= Instruction =
If "Psikolojisi" shows up in a line of the material, return that line.
· · · ·
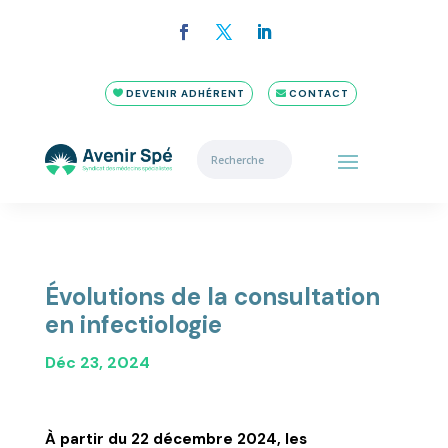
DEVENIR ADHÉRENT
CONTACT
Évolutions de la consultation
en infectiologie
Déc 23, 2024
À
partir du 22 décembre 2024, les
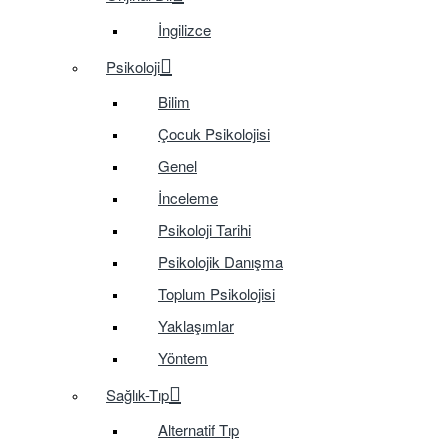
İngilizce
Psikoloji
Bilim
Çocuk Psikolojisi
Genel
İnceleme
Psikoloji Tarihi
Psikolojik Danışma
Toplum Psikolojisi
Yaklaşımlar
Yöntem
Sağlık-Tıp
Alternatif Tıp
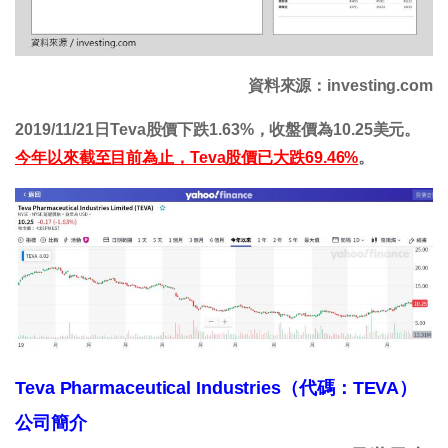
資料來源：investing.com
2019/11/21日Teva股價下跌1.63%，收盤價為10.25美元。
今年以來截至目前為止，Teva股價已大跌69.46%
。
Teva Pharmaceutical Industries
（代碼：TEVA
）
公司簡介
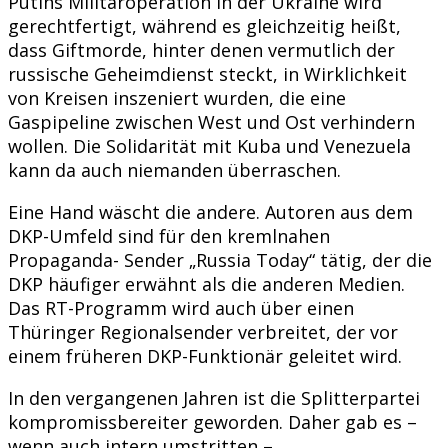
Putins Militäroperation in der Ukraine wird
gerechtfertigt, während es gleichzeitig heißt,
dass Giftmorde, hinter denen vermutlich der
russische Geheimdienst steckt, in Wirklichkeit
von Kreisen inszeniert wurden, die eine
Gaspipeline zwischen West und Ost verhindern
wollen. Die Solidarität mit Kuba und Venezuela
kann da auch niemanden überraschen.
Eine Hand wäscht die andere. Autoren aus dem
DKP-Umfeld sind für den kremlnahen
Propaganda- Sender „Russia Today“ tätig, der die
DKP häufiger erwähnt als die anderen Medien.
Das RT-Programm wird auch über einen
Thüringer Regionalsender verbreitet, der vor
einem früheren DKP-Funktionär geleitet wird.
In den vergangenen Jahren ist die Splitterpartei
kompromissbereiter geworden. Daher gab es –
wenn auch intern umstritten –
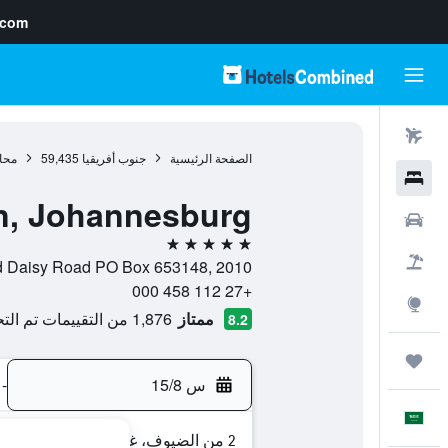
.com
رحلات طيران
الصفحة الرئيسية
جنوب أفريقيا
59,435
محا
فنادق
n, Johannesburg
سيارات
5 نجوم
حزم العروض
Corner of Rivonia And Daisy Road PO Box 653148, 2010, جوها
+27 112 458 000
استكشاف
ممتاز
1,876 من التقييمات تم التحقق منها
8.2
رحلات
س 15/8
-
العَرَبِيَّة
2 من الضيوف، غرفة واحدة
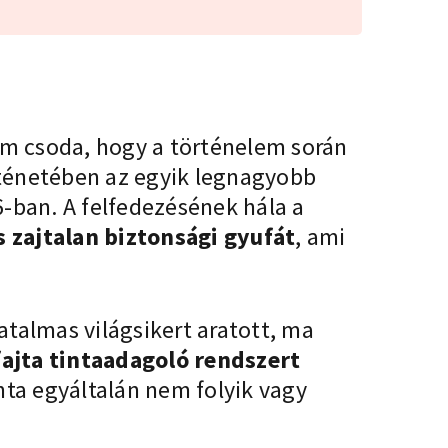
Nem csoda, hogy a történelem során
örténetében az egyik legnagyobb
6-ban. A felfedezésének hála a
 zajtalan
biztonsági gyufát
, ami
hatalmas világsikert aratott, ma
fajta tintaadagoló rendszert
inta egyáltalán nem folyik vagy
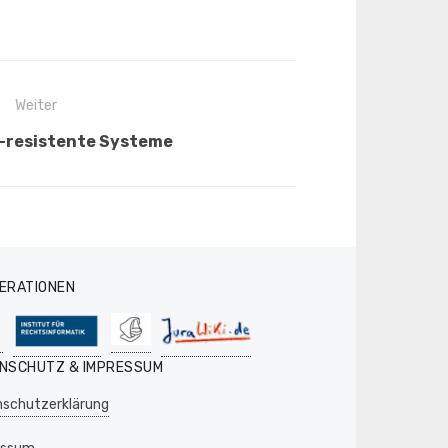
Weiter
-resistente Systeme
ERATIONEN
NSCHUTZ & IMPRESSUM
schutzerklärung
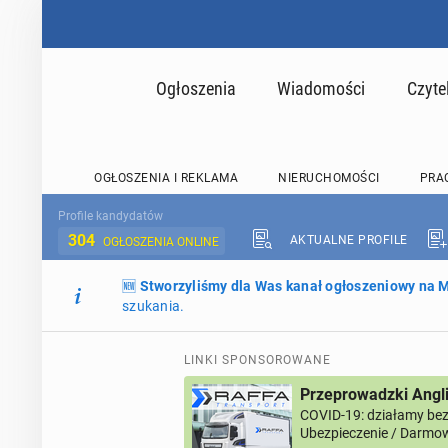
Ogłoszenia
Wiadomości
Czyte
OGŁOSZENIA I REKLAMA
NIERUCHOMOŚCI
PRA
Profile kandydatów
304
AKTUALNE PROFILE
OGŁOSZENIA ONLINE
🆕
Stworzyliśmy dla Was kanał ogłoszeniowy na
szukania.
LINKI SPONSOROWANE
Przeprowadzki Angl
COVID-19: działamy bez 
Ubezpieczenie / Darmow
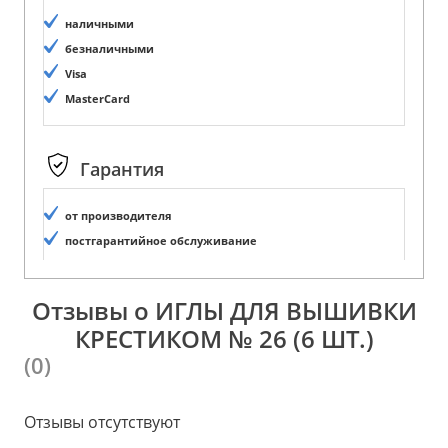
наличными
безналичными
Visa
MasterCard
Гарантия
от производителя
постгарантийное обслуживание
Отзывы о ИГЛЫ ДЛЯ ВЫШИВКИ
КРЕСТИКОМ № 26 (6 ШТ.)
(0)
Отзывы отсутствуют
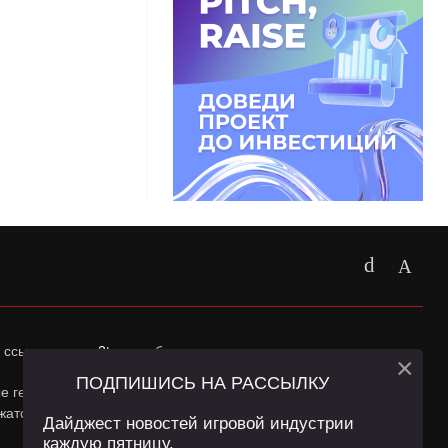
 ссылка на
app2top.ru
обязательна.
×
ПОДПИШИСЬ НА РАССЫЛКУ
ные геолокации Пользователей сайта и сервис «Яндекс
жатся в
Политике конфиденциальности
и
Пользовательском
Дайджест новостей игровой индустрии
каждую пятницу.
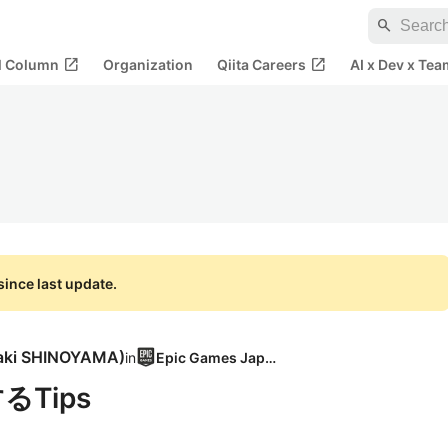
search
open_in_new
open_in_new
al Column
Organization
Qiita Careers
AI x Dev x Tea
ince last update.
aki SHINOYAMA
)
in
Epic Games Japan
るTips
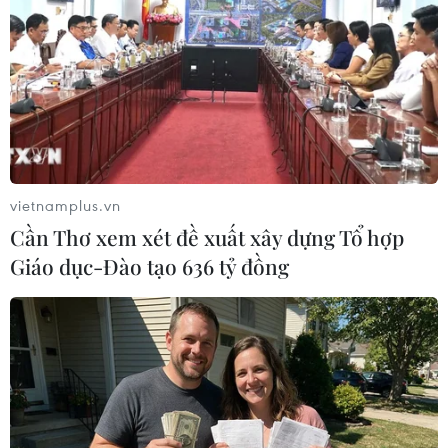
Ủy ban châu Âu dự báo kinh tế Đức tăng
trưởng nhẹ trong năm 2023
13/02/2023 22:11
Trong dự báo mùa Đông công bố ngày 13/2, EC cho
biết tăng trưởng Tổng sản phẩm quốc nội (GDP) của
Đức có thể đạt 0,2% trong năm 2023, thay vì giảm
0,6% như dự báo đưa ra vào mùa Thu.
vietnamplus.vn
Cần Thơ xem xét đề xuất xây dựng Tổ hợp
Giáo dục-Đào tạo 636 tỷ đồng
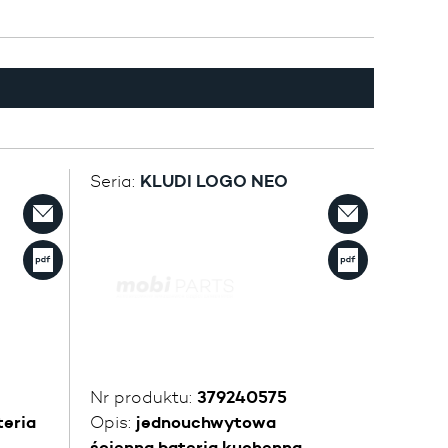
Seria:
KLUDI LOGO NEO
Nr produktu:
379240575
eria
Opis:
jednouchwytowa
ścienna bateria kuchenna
· · · ·
= Your solution =
Çocuk Psikolojisi
Toplum Psikolojisi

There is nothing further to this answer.